By NAN Staff Writer

News Americas, NEW YORK, NY, Fri. Oct. 22, 2021: The man who led a coup in the Republic of Trinidad and Tobago in 1990 is dead.

Leader of the Jamaat-al Muslimeen, Imam Yasin Abu Bakr, passed away on Thursday evening, days after his 80th birthday, Trinidad media reports. He reportedly collapsed and died.

The news was delicately confirmed by his son Fuad Abu Bakr who wrote on Facebook, “To Allah we belong and to him is our eventual return. ALLAHU AKBAR.”

Bakr was a longstanding leader in Trinidad and Tobago’s Islamic landscape.  The 1990 insurrection which he led, caused the deaths of dozens of people and injured many more. 

He was born Lennox Philip in Trinidad and Tobago and grew up in a suburb of Port-of-Spain as the eighth of fifteen children. He would later attend and graduate from Queen’s Royal College, and would spend time on his tertiary studies in Toronto, Canada.

Philip would later convert to Islam and change his name shortly after.
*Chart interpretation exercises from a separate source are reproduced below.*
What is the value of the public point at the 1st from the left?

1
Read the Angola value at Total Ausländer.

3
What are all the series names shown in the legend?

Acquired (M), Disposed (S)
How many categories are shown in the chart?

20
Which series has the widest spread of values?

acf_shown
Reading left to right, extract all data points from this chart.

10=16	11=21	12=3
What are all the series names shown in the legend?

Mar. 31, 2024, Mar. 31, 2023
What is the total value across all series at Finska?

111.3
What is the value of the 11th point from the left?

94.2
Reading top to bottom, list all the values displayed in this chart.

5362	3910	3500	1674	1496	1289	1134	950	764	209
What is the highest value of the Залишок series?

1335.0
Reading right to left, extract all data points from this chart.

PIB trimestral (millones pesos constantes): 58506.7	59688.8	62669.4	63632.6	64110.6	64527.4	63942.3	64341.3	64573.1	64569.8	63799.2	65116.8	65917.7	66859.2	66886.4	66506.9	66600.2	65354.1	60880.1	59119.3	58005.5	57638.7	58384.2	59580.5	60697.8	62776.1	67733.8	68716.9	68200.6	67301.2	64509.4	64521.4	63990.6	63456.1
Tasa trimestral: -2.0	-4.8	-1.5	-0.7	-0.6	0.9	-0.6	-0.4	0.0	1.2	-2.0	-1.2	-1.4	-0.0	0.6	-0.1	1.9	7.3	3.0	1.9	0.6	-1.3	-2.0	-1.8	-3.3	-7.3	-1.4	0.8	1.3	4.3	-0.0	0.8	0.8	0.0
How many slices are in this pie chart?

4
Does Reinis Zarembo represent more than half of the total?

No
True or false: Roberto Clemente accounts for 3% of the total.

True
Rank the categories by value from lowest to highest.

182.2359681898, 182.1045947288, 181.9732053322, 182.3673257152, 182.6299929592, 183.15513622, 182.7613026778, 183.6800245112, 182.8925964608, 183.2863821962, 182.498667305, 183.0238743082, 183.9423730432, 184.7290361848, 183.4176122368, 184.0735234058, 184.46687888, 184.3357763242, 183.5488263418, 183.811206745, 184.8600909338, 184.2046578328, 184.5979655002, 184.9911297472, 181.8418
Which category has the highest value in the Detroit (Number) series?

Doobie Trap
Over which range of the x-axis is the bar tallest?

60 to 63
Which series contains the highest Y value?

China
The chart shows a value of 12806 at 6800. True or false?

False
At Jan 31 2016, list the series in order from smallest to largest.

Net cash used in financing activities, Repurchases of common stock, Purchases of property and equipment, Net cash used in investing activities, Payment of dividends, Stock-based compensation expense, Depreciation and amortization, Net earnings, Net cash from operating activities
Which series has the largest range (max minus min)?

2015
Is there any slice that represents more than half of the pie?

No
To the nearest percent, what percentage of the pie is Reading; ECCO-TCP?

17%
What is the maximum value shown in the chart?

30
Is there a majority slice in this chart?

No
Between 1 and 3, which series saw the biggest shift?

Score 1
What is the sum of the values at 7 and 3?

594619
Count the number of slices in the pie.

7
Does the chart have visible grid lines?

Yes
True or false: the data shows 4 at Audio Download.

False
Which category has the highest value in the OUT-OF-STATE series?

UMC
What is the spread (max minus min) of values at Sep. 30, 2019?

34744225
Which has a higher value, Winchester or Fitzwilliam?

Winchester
In the 1970s he lived in Libya as a guest of Muamar Gaddafi. Upon his return to Trinidad and Tobago he founded Jamaat al Muslimeen. In 1990, 100 of his followers stormed the Parliament of Trinidad and Tobago and took Prime Minister A.N. R. Robinson, hostage.

Abu Baker surrendered to police six days later and spent 2 years in jail. Last year, he apologized to Trinidadians for the coup.

Bakr’s son, Fuad, would later embark on a political course, eventually becoming the leader of the New National Vision party, a minor political party founded in 1994 in Trinidad and Tobago. His attempt at obtaining a seat in the 2020 General Elections proved unsuccessful.